Cet instant était déjà suffisamment magique pour que Demi-portion rajoute une couche de surprise à la soirée : Après avoir posé son freestyle Fonky Family sur l’instru de Mystères et Suspens produit par Pone, il invitera quelques rappeurs à venir freestyler dont Oli, le rappeur toulousain qui partage le haut des charts en France avec son frère Big Flo et qui apparaitra sur le futur album de Demi-Portion. Se suivront ensuite Fanny Polly, Just Shani, Tiemoko, Rocé et Labess pour cette tradition élémentaire du Hip-Hop.

Pour conclure cette formidable soirée, Koma fera un rappel à la tradition et invitera tous les artistes précédents pour un gros freestyle à cheval entre les platines et les instruments de Labess. Mokless interpretera B.E.Z.B.A.R pour la fin du rendez vous au 1, Rue Fleury.

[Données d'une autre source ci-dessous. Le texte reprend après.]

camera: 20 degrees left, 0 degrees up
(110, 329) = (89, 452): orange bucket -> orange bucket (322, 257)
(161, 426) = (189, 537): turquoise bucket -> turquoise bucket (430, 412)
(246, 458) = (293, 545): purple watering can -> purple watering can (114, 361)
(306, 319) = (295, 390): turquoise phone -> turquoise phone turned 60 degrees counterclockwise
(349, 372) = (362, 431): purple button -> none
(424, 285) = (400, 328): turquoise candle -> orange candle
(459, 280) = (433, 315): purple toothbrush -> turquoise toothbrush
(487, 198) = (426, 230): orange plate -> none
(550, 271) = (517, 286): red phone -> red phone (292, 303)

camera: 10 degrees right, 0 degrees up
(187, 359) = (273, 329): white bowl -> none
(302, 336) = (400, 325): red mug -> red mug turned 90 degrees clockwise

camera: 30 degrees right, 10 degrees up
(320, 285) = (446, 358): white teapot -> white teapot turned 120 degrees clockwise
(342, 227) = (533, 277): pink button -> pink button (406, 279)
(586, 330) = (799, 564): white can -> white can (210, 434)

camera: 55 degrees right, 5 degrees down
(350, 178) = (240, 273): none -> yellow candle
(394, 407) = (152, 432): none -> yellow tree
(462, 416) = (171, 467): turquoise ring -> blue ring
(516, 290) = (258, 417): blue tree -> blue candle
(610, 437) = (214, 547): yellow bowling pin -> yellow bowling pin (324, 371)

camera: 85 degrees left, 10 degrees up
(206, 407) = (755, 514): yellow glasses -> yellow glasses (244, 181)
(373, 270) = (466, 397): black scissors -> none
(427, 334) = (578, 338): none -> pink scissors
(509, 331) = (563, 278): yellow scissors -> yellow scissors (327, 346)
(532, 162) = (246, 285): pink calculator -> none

Les visages souriants des spectateurs quitteront progressivement la salle et s’arrêteront au stand de la Scred Boutique et celui du disquaire Soul Ableta, spécialisé dans la musique africaine, dont la boutique se situe au 42 rue Marcadet. Les plus motivés resteront quelques minutes de plus pour discuter avec les artistes et les retrouvailles hasardeuses auxquelles on assiste parfois dans les concerts de rap.
Le mot « café-théatre » fait partie du langage commun. Dans quelques années, on parlera de salon de thé-Hip-hop comme faisant partie intégrante du rap français underground. Sous les couleurs de l’indé, le Barbès café show et la Scred connexion signe une 1ère édition avec les mêmes mots qui composent les valeurs de notre cher mouvement : « Peace, Love and Unity ».